▸ **EXERCISE AIM**
Before answering, work out how many lines below contain the string "under"; the reply is that number alone.

Records from a data source
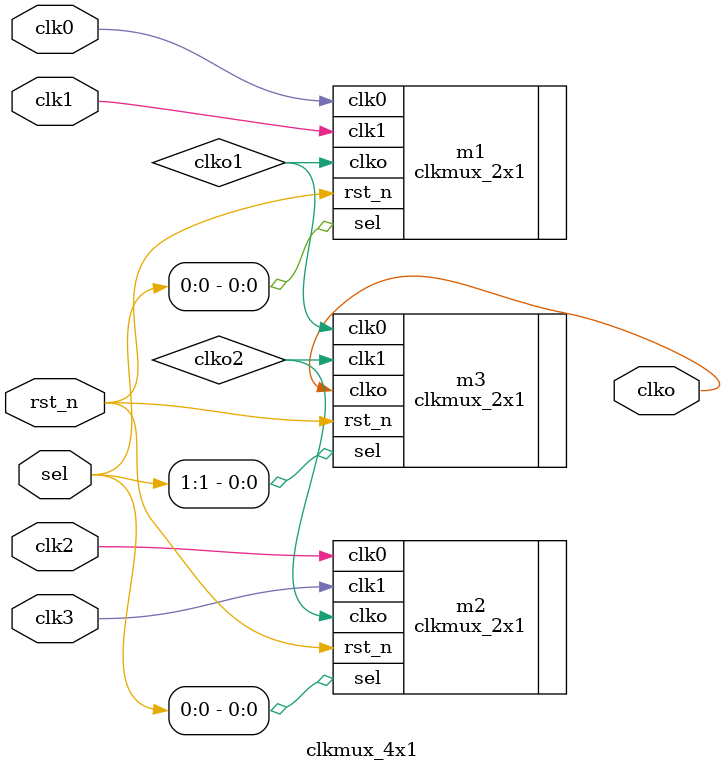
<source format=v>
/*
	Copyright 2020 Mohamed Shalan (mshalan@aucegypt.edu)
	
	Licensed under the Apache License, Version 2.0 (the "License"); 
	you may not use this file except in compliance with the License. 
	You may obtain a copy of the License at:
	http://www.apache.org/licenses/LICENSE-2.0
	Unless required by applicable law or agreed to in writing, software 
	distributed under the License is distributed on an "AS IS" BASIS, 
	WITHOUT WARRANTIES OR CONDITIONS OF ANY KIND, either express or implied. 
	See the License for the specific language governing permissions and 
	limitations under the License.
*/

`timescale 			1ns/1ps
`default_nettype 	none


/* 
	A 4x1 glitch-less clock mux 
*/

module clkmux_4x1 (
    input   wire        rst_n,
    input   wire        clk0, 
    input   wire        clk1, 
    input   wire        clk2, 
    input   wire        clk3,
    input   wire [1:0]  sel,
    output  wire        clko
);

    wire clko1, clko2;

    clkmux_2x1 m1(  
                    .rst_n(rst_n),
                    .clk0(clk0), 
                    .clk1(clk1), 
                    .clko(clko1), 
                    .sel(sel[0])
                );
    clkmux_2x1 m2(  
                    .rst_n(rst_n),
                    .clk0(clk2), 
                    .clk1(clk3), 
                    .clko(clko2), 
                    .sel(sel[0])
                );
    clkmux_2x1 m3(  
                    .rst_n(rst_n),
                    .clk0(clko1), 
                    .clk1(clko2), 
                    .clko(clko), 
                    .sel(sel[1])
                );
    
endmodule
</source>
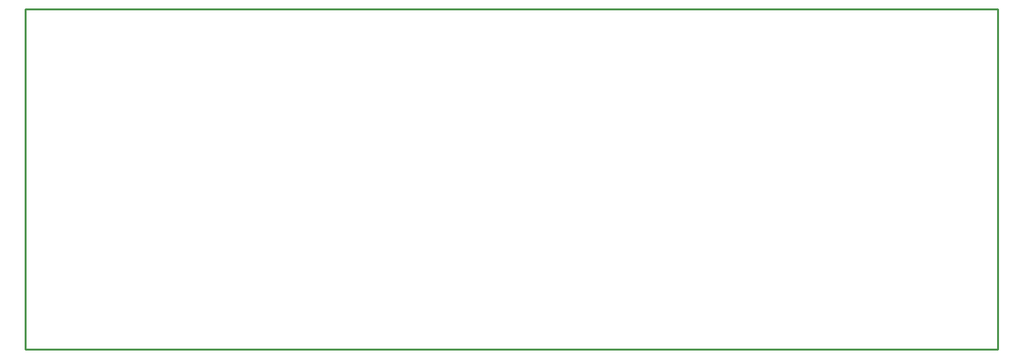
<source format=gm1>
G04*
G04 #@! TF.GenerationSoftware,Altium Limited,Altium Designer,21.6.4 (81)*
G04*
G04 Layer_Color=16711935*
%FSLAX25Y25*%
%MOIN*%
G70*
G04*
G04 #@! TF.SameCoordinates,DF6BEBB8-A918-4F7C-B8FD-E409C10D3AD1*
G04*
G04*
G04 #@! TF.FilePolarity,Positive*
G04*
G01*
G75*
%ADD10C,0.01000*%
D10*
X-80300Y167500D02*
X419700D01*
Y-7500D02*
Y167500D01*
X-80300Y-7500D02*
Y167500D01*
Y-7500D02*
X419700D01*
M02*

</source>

▸ **SOLVED PROBLEM**
3